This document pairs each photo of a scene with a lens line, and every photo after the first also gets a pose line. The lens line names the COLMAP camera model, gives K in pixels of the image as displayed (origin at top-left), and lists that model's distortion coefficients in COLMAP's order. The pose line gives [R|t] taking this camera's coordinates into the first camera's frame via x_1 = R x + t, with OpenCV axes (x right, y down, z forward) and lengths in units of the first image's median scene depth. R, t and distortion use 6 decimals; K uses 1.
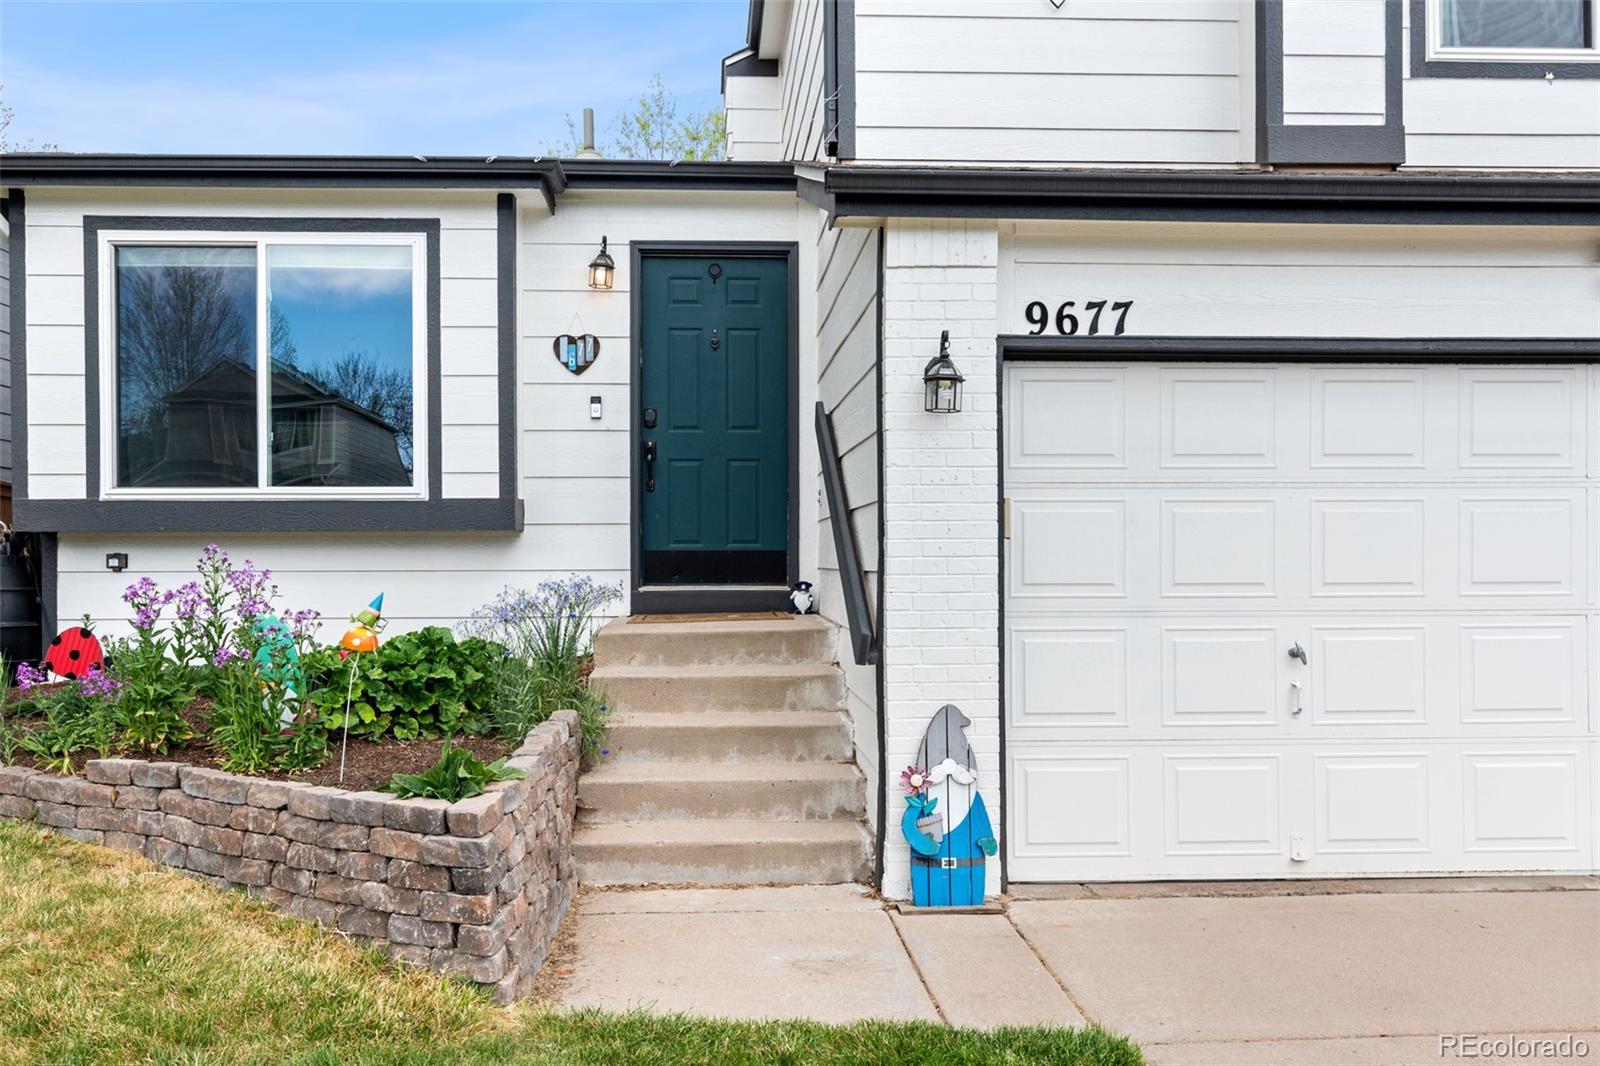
lens RADIAL K [[3121.6, 0, 800.0], [0, 3121.6, 533.0], [0, 0, 1]] dist [-0.010636, -0.004945]
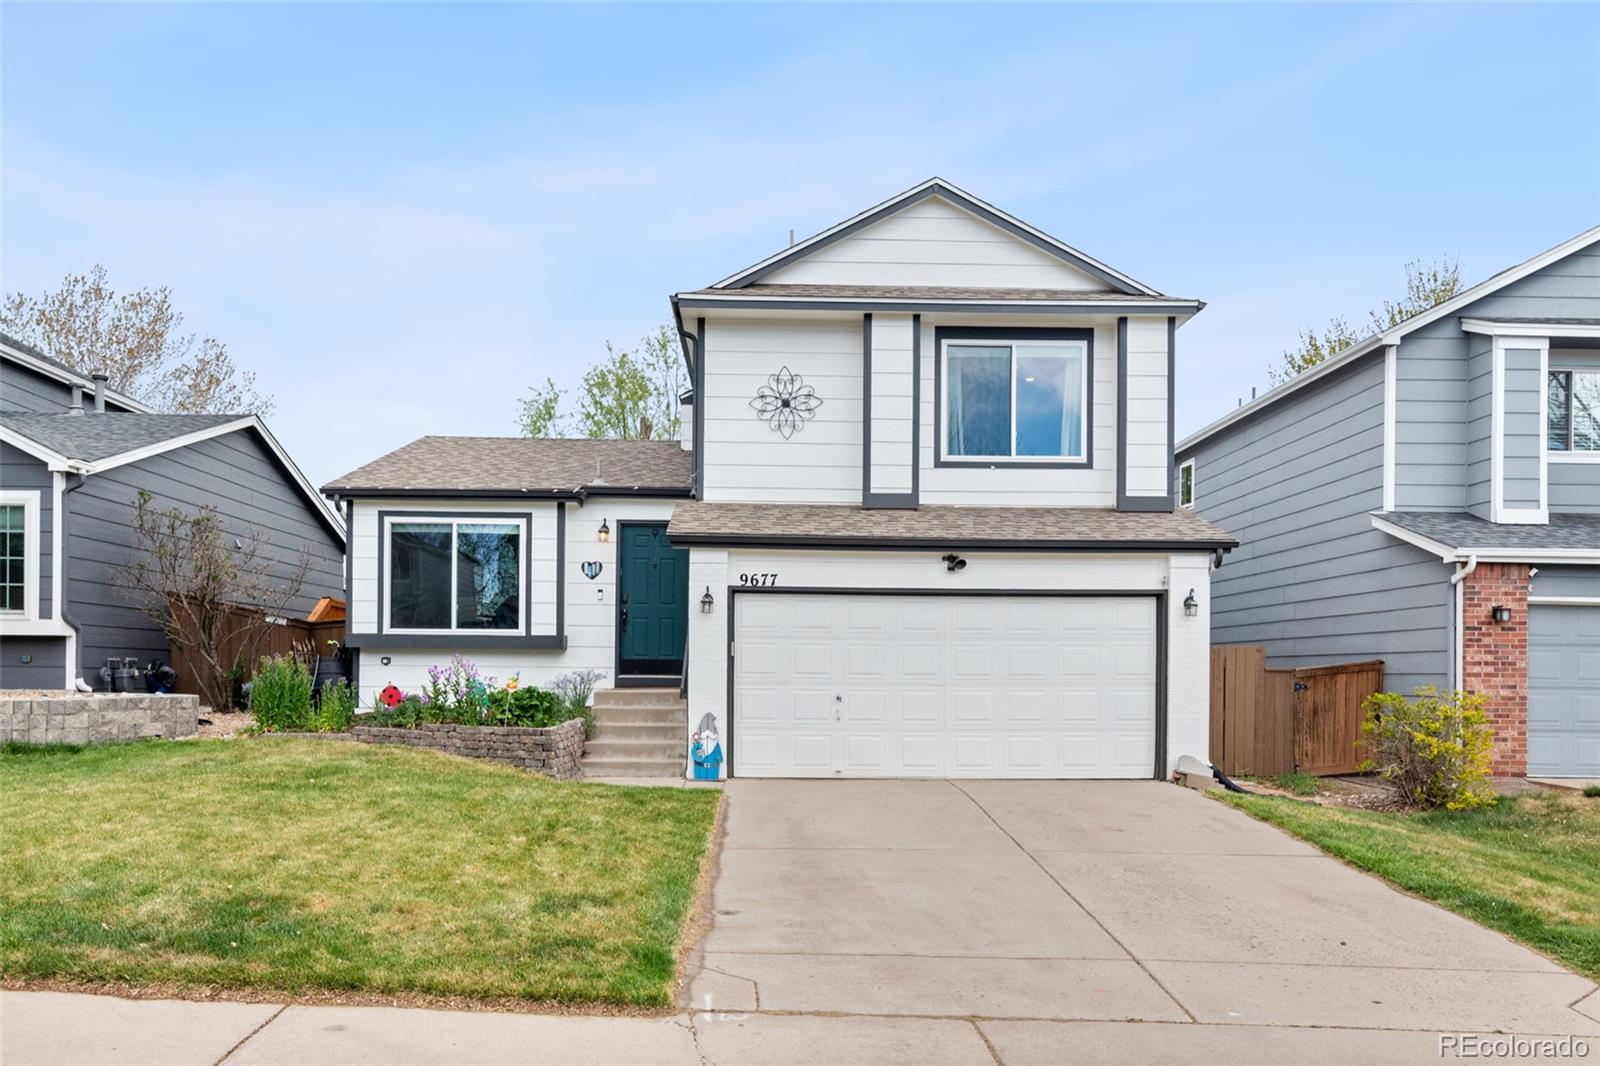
lens RADIAL K [[3121.6, 0, 800.0], [0, 3121.6, 533.0], [0, 0, 1]] dist [-0.010636, -0.004945]
pose [[0.999786, 0.012103, -0.016756, 0.146151], [-0.012701, 0.999270, -0.036043, -0.007062], [0.016308, 0.036248, 0.999210, -1.570154]]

Work instruction: Each line above should be written out again exactly, and no picture should appear in the copy.

Solution:
This document pairs each photo of a scene with a lens line, and every photo after the first also gets a pose line. The lens line names the COLMAP camera model, gives K in pixels of the image as displayed (origin at top-left), and lists that model's distortion coefficients in COLMAP's order. The pose line gives [R|t] taking this camera's coordinates into the first camera's frame via x_1 = R x + t, with OpenCV axes (x right, y down, z forward) and lengths in units of the first image's median scene depth. R, t and distortion use 6 decimals; K uses 1.
lens RADIAL K [[3121.6, 0, 800.0], [0, 3121.6, 533.0], [0, 0, 1]] dist [-0.010636, -0.004945]
lens RADIAL K [[3121.6, 0, 800.0], [0, 3121.6, 533.0], [0, 0, 1]] dist [-0.010636, -0.004945]
pose [[0.999786, 0.012103, -0.016756, 0.146151], [-0.012701, 0.999270, -0.036043, -0.007062], [0.016308, 0.036248, 0.999210, -1.570154]]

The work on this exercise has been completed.